Visegrád, Hungary, 2006. For a wedding setting, it’s hard to beat a medieval castle and citadel built in the 13th century on a high hill above the Danube River. My friend Rob and his Hungarian fiance, Kate, got married here. Most of the wedding took place at the citadel. The crumbling walls added an ancient feeling to the ceremony. At one point, Visegrád was the royal seat of Hungary, and the castle was King Matthias Corvinus’s summer abode in the earlier 1300’s.
Crested Butte, CO. Although the silver and coal miners didn’t pick the pretty colors, they built some cute buildings back in the day. (And, surely, they referred to them as “cute.”) Colorado mining towns make me smile. Their historic districts, many of which have been restored, offer nostalgia and postcard ready photos.
Dr. Suess. That was my first thought when I saw Antoni Gaudí’s buildings in Barcelona for the first time — especially Casa Batlló (above). After seeing Gaudí’s creations, I started paying more attention to architecture. These marvelous structures capture imagination. I love them. They also capture memories — especially the special cathedral, La Sagrada Família, which reminds me a drip castle that you can make at the beach by letting wet sand dribble from your hands into a pile.
All three buildings featured in these photos are part of Gaudí’s works listed as World UNESCO Heritage Sites.
Pura Taman Ayun Temple — or the Royal Temple of Mengwi in Bali, has structures that remind me of neatly groomed bonsai trees. I realize that does not sound technical, but who wants to sound technical when talking about such a spiritual and serene place? Balinese Hindu Temples have a calming effect — especially since the settings for many of these religious sites involve water. This beautiful open-air temple complex includes a moat, garden, terraced courtyards and holy shrines.
Just to clarify, I did not put the swans in the canal for this shot. They swam into view just to prove what a fairytale setting Bruges/Brugge really is. I don’t use adjectives like “charming” and “enchanting,” but you really have no choice when talking about this beautiful medieval Belgian city. It is charming and enchanting — however, maybe not as “happily ever after” when it was the setting for the 2008 film “In Bruges” with Colin Farrell and Brendan Gleeson. Actually, it was still enchanting even in the dark comedy.
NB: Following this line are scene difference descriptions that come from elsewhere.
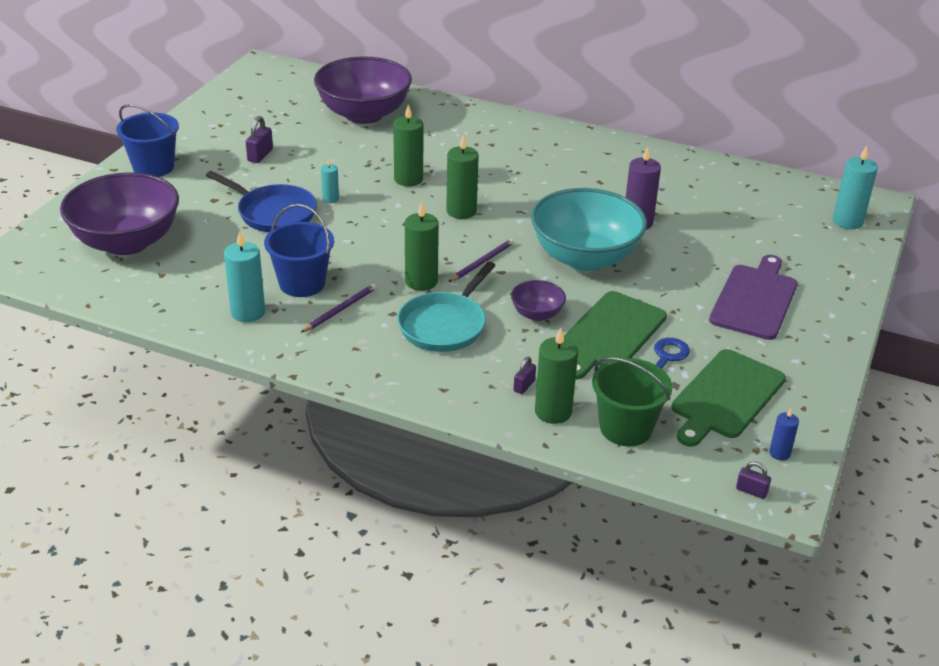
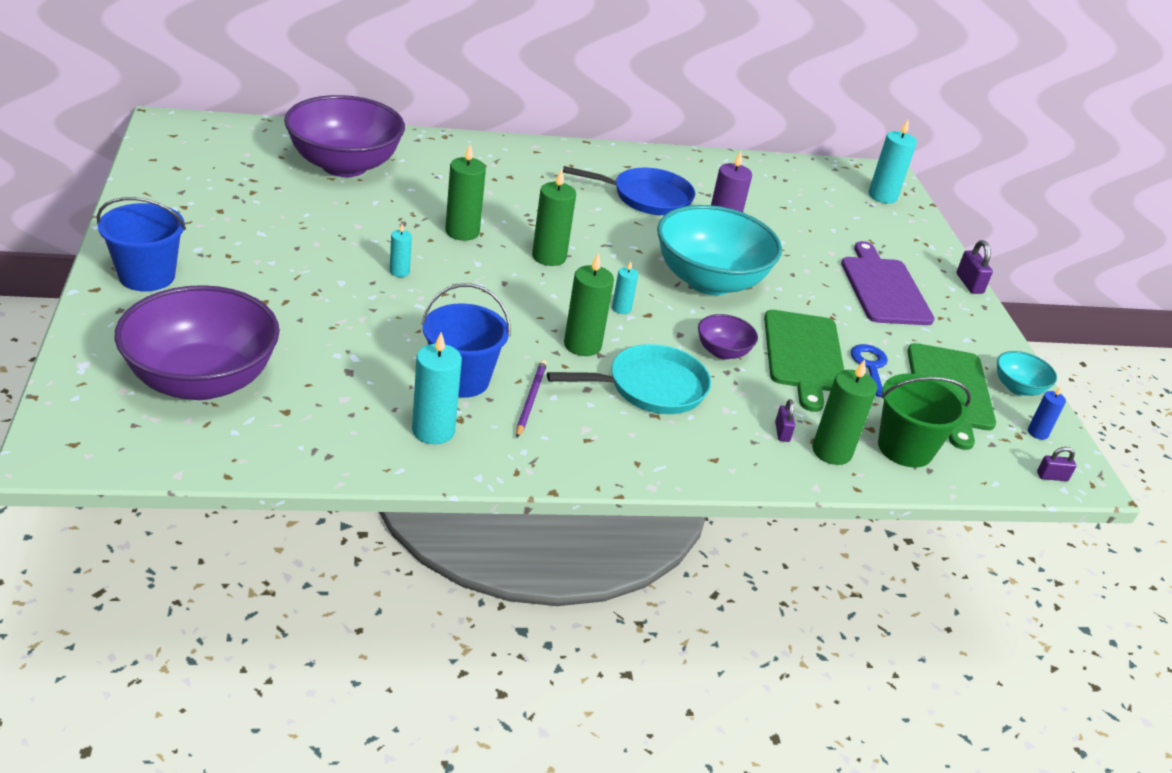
camera: 35 degrees left, 0 degrees up
blue pan [206,171,317,232] -> blue pan moved to [563,166,695,215]
purple padlock [246,116,273,163] -> purple padlock moved to [956,240,993,294]
turquoise pan [397,261,496,352] -> turquoise pan turned 105 degrees counterclockwise [547,344,711,414]
purple pencil [448,239,514,282] -> turquoise candle [612,261,638,314]
none -> turquoise bowl [997,351,1057,396]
These cool buildings are in Rotterdam. I came across them while I was updating a chapter on The Netherlands for a travel guide in 1995. Known as “Kubuswoningen,” this neighborhood of cube houses, designed by Dutch architect Piet Blom, definitely are a tourist attraction.
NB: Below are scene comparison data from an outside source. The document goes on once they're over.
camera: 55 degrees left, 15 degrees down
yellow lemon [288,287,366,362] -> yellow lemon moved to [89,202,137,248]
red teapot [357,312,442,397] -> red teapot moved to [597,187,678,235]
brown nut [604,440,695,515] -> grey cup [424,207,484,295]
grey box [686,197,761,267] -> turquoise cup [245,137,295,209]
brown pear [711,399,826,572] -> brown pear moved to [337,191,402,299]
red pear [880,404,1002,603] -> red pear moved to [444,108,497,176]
Travel Oops is introducing another new feature — it’s not actually about Oopses, either. I wanted to include photos of architecture in the blog, since buildings can be such beautiful sights. So here’s the first cool building to feature: Uspens ky Assumption Cathedral Kiev-Pechersk Lavra, in Kiev Ukraine.
This is one of the many gorgeous cathedrals in Kiev. The golden onions are so striking especially against a vivid blue sky. Because of seeing so many 1980s movies with Soviet villains and sinister settings, I was constantly amazed at the beautiful colors I saw in Kiev when I visited in 2006. You almost go there with the impression everything will be grey, steel, cement and dark. Or course there were the Soviet cinderblock buildings, but the wonderful sensory details are so prominent in Ukraine.